Ein Ratenkredit kann jederzeit gekündigt werden. Der Kreditnehmer muss den Kreditvertrag also nicht bis zum Ende der vereinbarten Vertragslaufzeit fortführen, sondern kann den Ratenkredit auch vorher schon tilgen. Und wenn der Kreditnehmer unverhofft zu Geld kommt, beispielsweise durch eine Erbschaft, eine Prämie oder eine Gehaltserhöhung, dann sollte er diese Möglichkeit auch nutzen.

Denn auf diese Weise ist er seine Schulden los und spart Kosten. Es macht wenig Sinn, das Geld anzulegen. Die Zinsen, die der Kreditnehmer für sein Guthaben bekommt, sind nämlich viel niedriger als die Zinsen, die er für den Kredit bezahlen muss.

Löst der Kreditnehmer seinen Ratenkredit vorzeitig ab, kann es zwar sein, dass die Bank eine sogenannte Vorfälligkeitsentschädigung in Rechnung stellt. Bei Ratenkrediten ist die Höhe dieser Zusatzzahlung aber von Gesetzes wegen auf ein Prozent begrenzt. Und wenn die Restlaufzeit des Kredits nur noch zwölf Monate oder weniger beträgt, sinkt die Höhe der Vorfälligkeitsentschädigung, die die Bank maximal verlangen kann, auf gerade einmal 0,5 Prozent.

 

Tipp 10: Bei Zahlungsschwierigkeiten gleich an die Bank wenden.

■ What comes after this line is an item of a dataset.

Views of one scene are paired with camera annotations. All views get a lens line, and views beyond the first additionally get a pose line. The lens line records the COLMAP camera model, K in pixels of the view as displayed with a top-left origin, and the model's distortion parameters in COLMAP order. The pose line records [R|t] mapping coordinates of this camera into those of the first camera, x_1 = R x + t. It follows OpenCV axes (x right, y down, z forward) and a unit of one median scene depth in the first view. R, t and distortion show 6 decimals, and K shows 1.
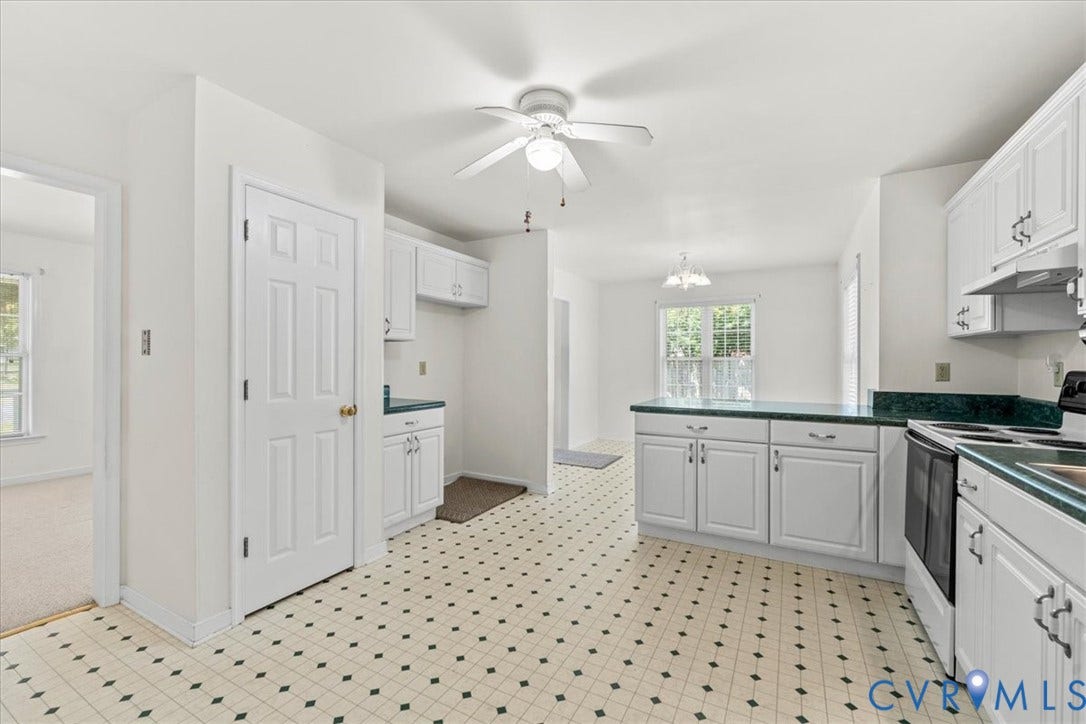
lens RADIAL K [[456.3, 0, 543.0], [0, 456.3, 362.0], [0, 0, 1]] dist [0.001996, 0.000168]
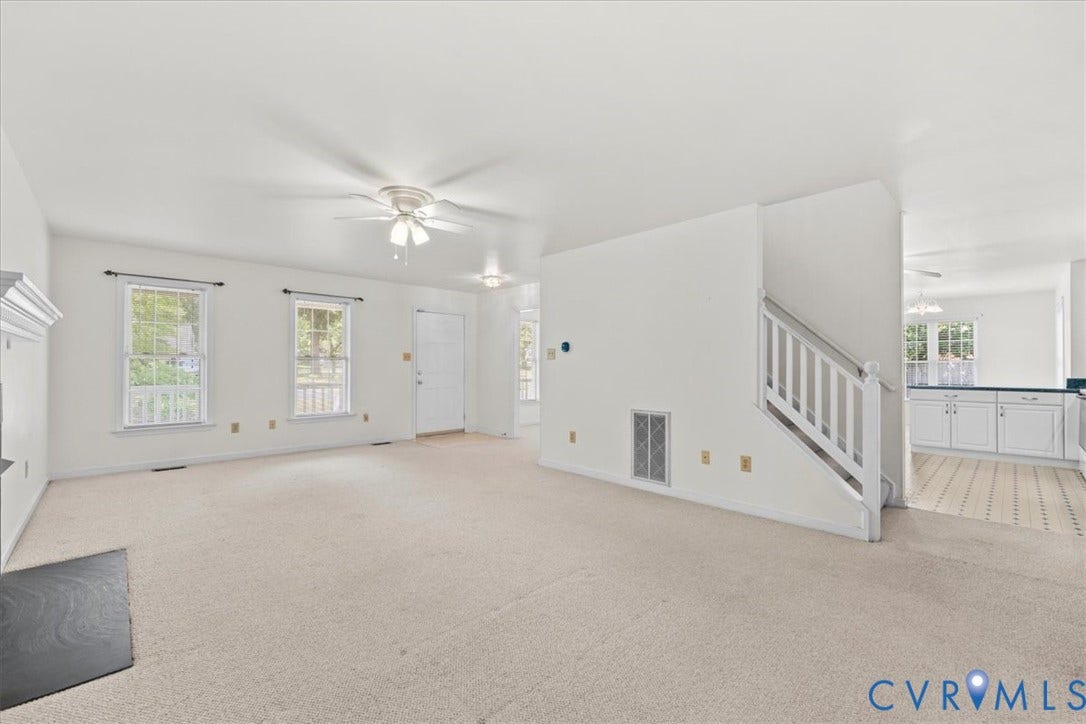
lens RADIAL K [[456.3, 0, 543.0], [0, 456.3, 362.0], [0, 0, 1]] dist [0.001996, 0.000168]
pose [[0.954270, -0.004690, -0.298909, -0.812861], [0.001786, 0.999949, -0.009990, 0.014181], [0.298941, 0.008999, 0.954229, -1.527585]]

Natürlich lässt sich auch bei einem Ratenkredit mit einer recht kurzen Laufzeit und nicht allzu hohen Kreditraten nie ganz ausschließen, dass die finanzielle Situation so knapp wird, dass der Kreditnehmer die Raten einmal nicht bezahlen kann.

In diesem Fall sollte er aber möglichst zeitnah reagieren. Es macht keinen Sinn, abzuwarten und auf ein Wunder zu hoffen. Wenn sich der Kreditnehmer frühzeitig an seine Bank wendet und seine Situation schildert, wird sich die Bank in aller Regel gesprächsbereit zeigen. Um die Situation zu lösen, kann die Bank dann anbieten, die Höhe der Kreditraten zu senken oder die Zahlung der Kreditraten für einen bestimmten Zeitraum auszusetzen.

Reagiert der Kreditnehmer hingegen nicht, wird er schon bald die erste Mahnung erhalten. Und spätestens nach der zweiten Mahnung wird es ernst. Da bei Ratenkrediten als Sicherheit meist die Möglichkeit einer Lohnpfändung vereinbart wird, muss der Kreditnehmer damit rechnen, dass die Bank seinen Lohn auch wirklich pfänden wird.

Reicht der pfändbare Teil des Lohns für eine Schuldentilgung nicht aus, kann auch eine Pfändung des Eigentums oder die Verpflichtung, eine eidesstattliche Versicherung abzugeben, drohen. Wird der Kreditnehmer rechtzeitig aktiv, kann er all das aber verhindern.